While the primary user account I'd created remained in the Supervised bucket, applications that supported the PolicyKit framework would ask for my system's root password when they required rights elevation. When I shifted my account to the Administrator class, the system asked instead for my account password. This change in permissions management sets the stage to give certain administrative rights to certain users, thereby allowing for finer-grained control over the system.
The move toward embracing PolicyKit within Fedora is still going on, and many tools still require root permissions. I used a command line utility, pkexec, to elevate my permissions to run some of these applications, but this tool does not work with graphical applications. For more information on the changes involving the user management tool and PolicyKit, see this mailing list thread: tinyurl.com/23d8xxq.
Elsewhere in the release, I was pleased to find that Red Hat's handy network management framework, cleverly known as NetworkManager, has picked up a command line interface to go along with the graphical tools to which it's been limited so far. The new utility, called cnetworkmanager, should be a welcome sight for those who work with headless Fedora servers and would like to use the same network configuration tool they've become accustomed to on GUI-based systems.

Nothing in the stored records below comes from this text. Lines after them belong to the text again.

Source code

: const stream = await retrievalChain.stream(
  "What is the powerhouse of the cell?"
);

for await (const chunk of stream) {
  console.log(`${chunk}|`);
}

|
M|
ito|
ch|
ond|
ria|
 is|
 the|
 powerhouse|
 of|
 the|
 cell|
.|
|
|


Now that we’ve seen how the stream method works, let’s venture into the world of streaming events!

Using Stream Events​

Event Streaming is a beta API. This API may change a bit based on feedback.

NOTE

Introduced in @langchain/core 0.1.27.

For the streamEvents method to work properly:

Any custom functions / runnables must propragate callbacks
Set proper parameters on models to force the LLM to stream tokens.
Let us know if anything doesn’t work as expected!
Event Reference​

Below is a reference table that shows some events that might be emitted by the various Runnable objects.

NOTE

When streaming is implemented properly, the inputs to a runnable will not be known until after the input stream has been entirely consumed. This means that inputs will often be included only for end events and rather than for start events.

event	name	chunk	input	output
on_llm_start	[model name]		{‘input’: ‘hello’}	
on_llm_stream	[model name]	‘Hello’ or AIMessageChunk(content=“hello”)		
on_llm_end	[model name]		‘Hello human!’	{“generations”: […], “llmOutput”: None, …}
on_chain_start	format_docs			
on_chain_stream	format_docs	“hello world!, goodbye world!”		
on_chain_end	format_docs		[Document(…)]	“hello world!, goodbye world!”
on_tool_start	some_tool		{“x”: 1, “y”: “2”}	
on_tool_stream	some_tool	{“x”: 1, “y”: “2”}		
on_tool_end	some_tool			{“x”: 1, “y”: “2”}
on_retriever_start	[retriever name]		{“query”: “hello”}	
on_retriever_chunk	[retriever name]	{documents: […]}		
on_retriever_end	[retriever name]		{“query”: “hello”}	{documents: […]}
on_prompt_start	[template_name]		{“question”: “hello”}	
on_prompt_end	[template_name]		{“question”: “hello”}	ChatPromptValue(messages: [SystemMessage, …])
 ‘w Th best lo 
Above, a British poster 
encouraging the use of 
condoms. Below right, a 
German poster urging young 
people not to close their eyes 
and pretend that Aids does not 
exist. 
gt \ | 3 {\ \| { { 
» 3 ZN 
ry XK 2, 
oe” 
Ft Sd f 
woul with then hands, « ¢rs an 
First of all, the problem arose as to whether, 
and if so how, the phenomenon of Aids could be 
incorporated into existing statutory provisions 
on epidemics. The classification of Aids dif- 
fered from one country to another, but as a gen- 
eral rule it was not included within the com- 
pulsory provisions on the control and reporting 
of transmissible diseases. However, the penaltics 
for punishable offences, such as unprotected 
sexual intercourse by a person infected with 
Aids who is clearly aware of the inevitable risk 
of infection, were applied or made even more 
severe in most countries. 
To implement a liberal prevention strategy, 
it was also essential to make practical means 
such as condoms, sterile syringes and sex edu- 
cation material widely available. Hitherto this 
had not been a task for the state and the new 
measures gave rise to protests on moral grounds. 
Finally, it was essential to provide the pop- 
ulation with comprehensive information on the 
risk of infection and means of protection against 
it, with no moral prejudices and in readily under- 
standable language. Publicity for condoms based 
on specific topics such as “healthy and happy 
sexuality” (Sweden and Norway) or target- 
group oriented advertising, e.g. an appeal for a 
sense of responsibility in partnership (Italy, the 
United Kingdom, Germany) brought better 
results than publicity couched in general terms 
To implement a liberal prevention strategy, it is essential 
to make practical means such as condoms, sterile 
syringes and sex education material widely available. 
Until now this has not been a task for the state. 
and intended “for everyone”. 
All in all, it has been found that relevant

Another cool Fedora 13 feature that caught my eye was BFO, a Fedora take on the BKO (boot.kernel.org) project that enables administrators to boot a machine from a very small disc image and run or install Fedora from the network. I installed one of my test VMs using a svelte 626KB BFO image and found the process more streamlined than with previous Fedora network installation attempts. I recommend editing the boot command from the GRUB (Grand Unified Bootloader) screen to point to a nearby mirror of Fedora. I typically opt for the kernel.org mirror here in San Francisco.
I mentioned at the top of this review that my tests using Fedora 13 were nearly free of SELinux issues: The mandatory access control framework, which comes enabled on Fedora, typically gives me some trouble during tests. This time around, all was smooth until I hit Bug 566332 while connecting to my BlackBerry 8330 phone via Bluetooth. On the bright side, this snag gave me the opportunity to see Fedora's new SELinux trobuleshooter panel icon, which is modeled after an automobile's check engine light.